AI and Robot Translation: Will Interpreters Ever Be Replaced?

AI and Robot translation

In some ways, it seems like the internet is practically packed with discussions about machine learning, artificial intelligence (AI) and other inventive technology that could potentially replace humans in their offices. In fact, some journalists are worried that AI-based software, especially robot reporters, may replace their jobs. This is an achievement that seemed ridiculous, if not totally impossible, a couple of years ago.

Of course, the translation industry is not immune to AI-based software. However, it is questionable that AI-powered translators might fully replace human translators in the near future and some specialists allege that this technology is over-hyped.

Are Human Translators Replaceable?

AI is currently omnipresent; amongst its many uses, it runs virtual assistants, like Apple’s Siri and Amazon’s Alexa, and it can also identify what and who is in a picture. Based on your previous purchases and preferences, a robot has ideas regarding what you need to purchase next when shopping online.

Current machine learning technology possesses the ability to learn languages, but it cannot wholly comprehend the essence contained in human communications. However, to make it work, companies and individuals need a proper data labeling process so that the model will work accurately.

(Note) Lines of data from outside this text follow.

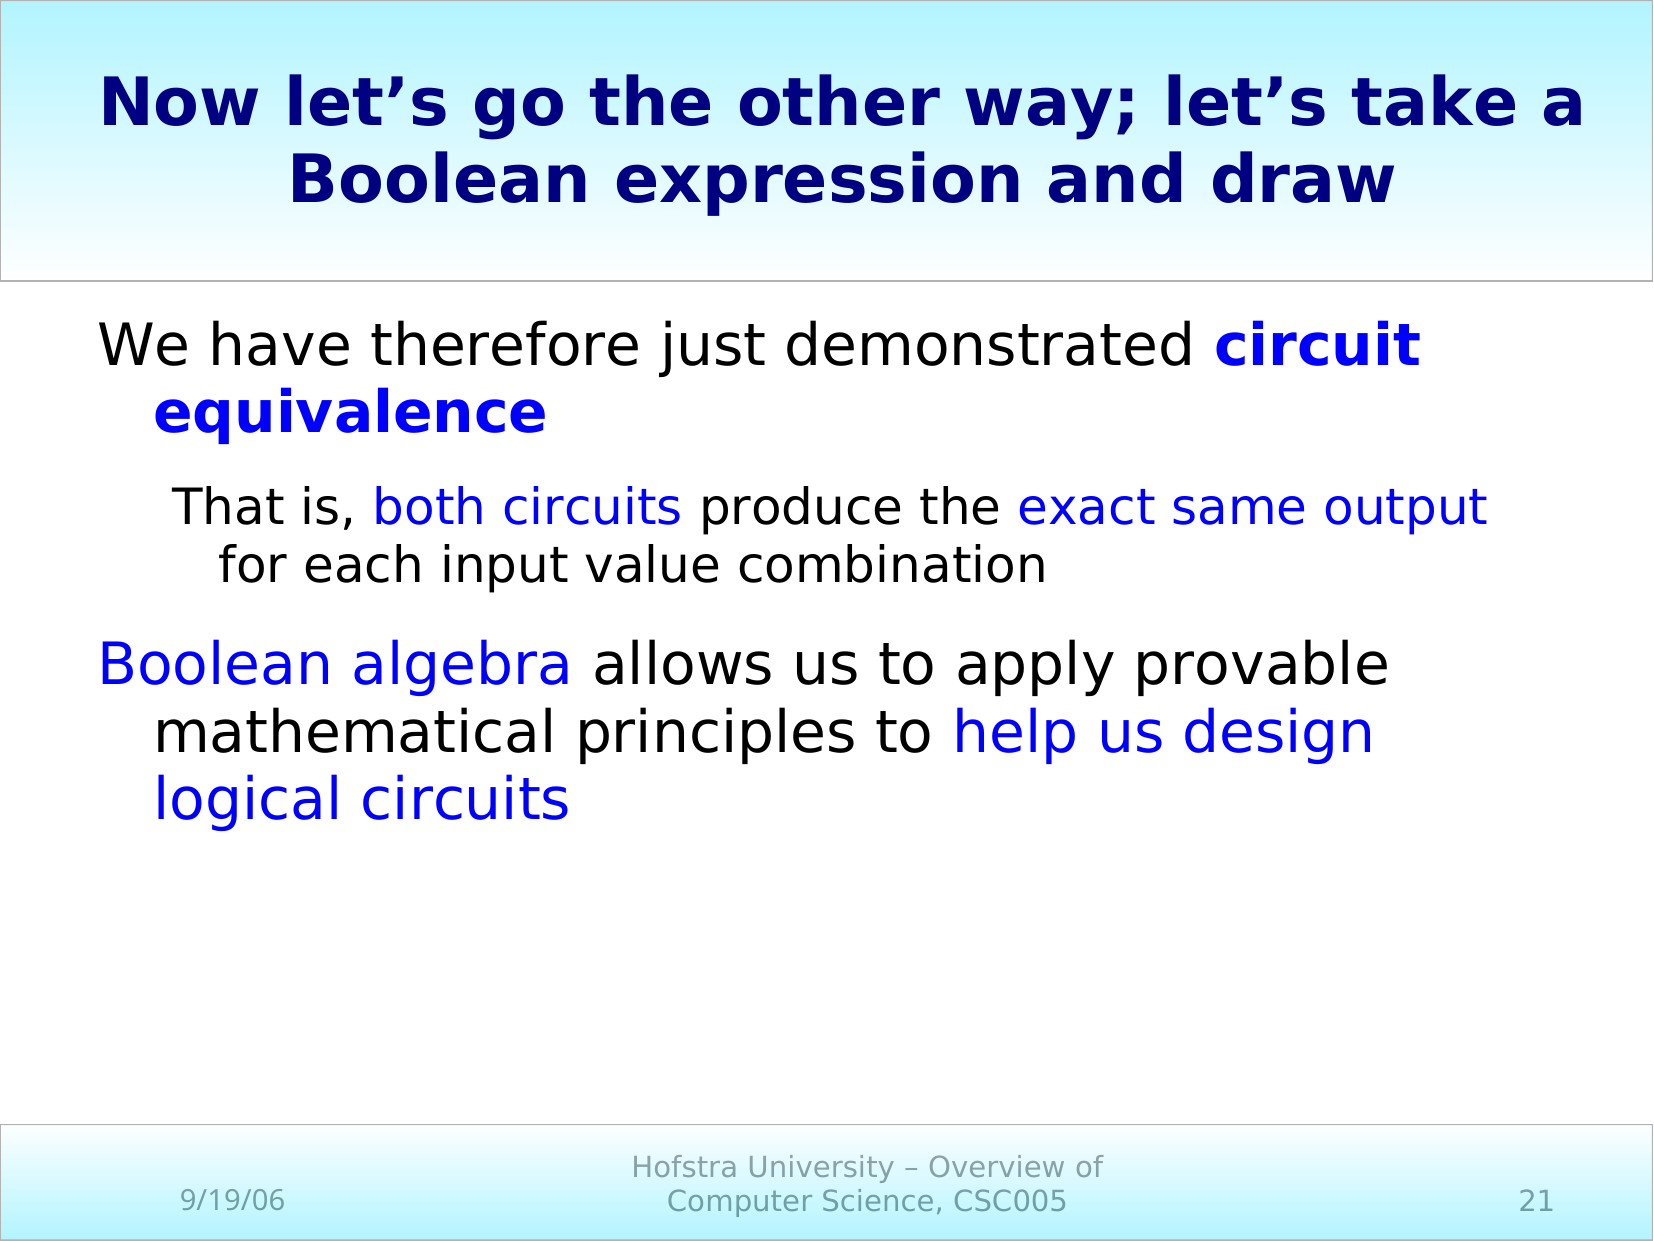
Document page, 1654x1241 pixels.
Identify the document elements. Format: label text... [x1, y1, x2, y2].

list We have therefore just demonstrated circuit equivalence That is, both circuits produce the exact same output for each input value combination Boolean algebra allows us to apply provable mathematical principles to help us design logical circuits [82, 303, 1571, 1131]
title Now let’s go the other way; let’s take a Boolean expression and draw [75, 0, 1612, 300]
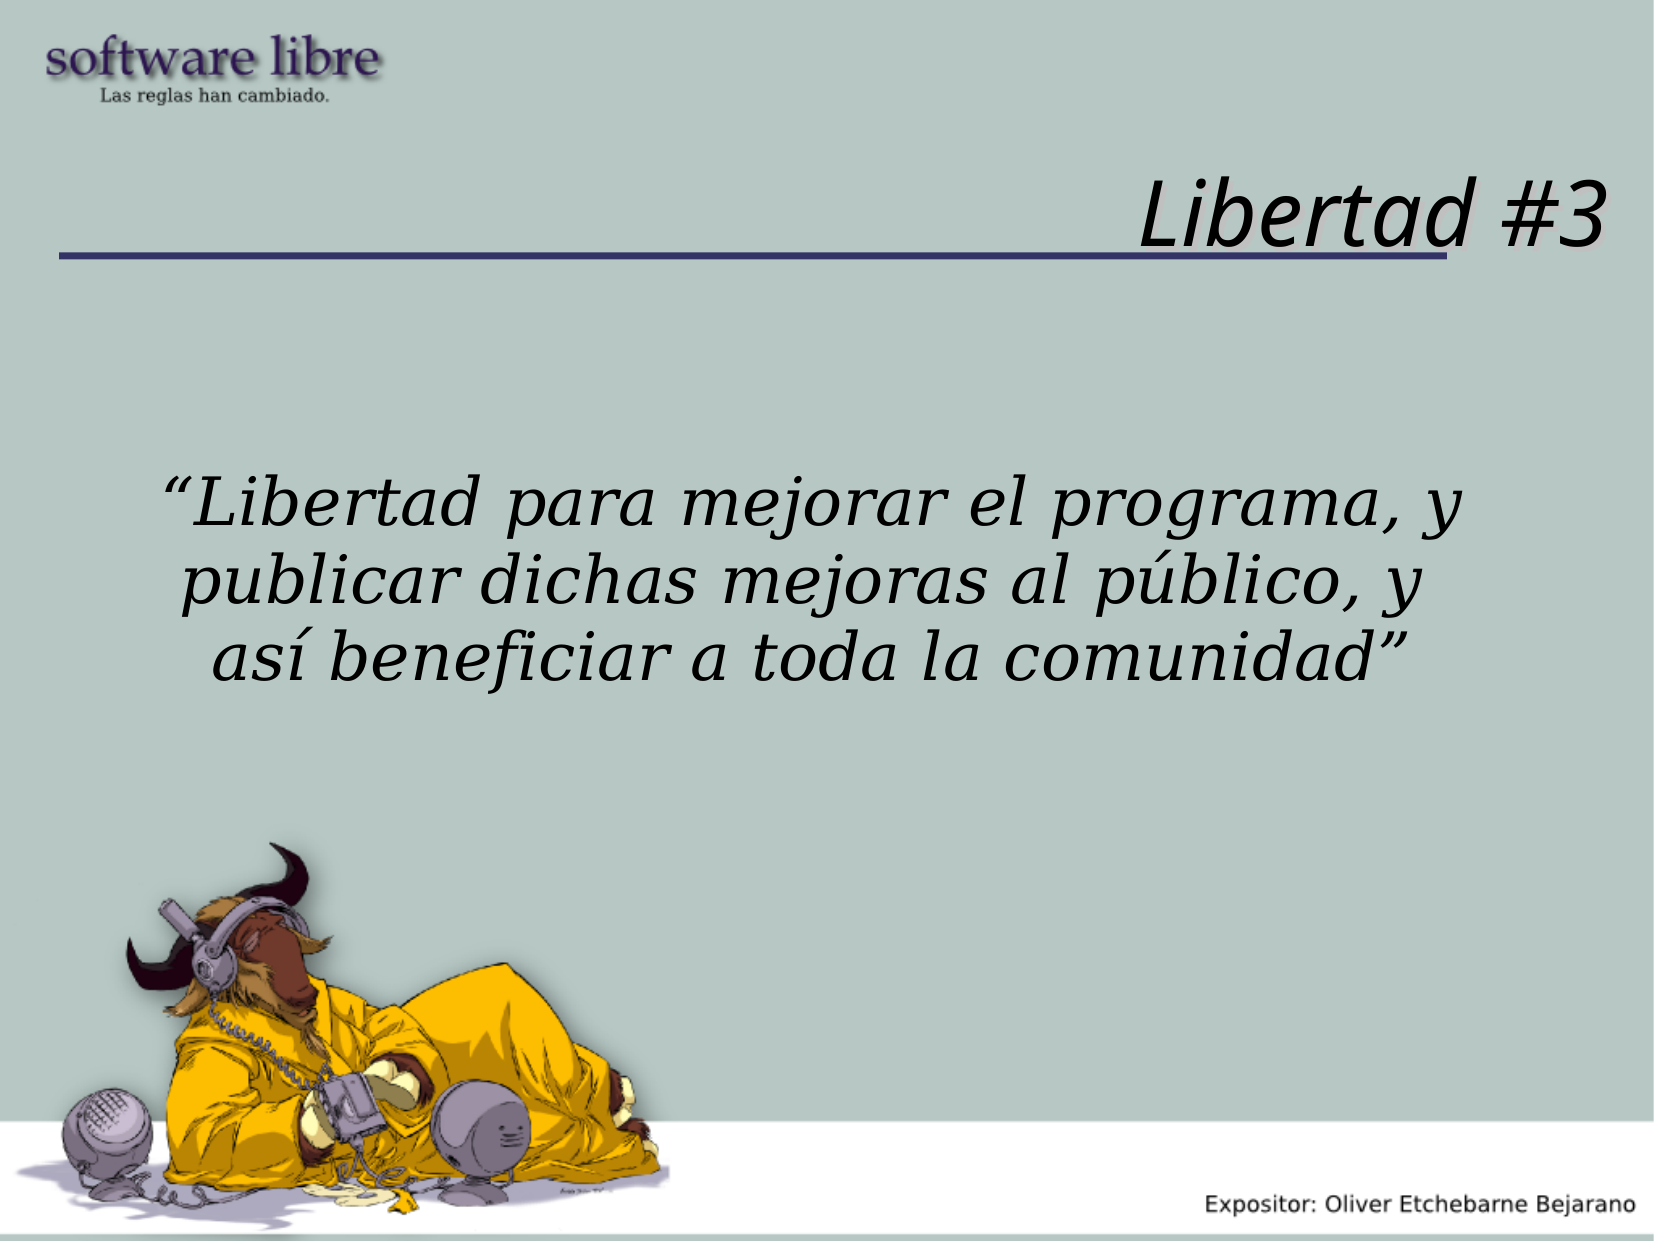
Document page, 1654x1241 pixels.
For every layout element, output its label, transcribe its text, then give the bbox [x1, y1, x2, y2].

Below are some of the reasons why robots and AI cannot replace human translators yet.

Language Evolution

Language evolves at an alarming rate. Presently, some words and ideas didn’t exist one or two decades ago. Meanwhile, a few words might change their meaning and people might not use them the way they used them in their old sense. Humans are in a much better position when it comes to adapting to the language’s changing dynamics.

Robots Cannot Understand a Culture

Different cultures come with different lexical terms, such as proper nouns, idioms and slang, which are unique to that particular culture. Robots cannot recognize or understand a culture. In the meantime, human translators who are well conversant with the languages they translate entirely understand the idioms and slang.

Remember that a word may mean one thing in one language and something totally different in another language. Just because a machine can directly translate a word does not mean it understands the word’s meaning. As a matter of fact, some languages have words with dual meanings and these can turn out to be a hindrance to machine translators.

It Is Hard for a Machine to Match the Human Mind’s Versatility

AI and robot translation is incredible at translating a piece that follows a structured logic. On the other hand, language is relatively fluid and contains no specified criteria, in addition to having some personality. Since a language contains poetry, humor, emotions and puns, a machine might not translate it accurately.

Machines Will Not Replace Anything Just Yet

You will have guessed from the above points that machine translators will not replace your job tomorrow or the day after. Although interpreters, translators, journalists, copywriters and other language experts may lose their jobs in the future to AI and robots, that will not be happening soon. However, experts claim that within the next five years or so, machine translators will be in use in over 80% of the translation services across the world.

A worldwide machine translation system will need considerable advancement in technology. At present, there are over 7,000 languages globally while machine translation only covers a couple of major languages, so there is still a long way to go. Besides incorporating all language vocabularies into robots, developers should also include translation rules.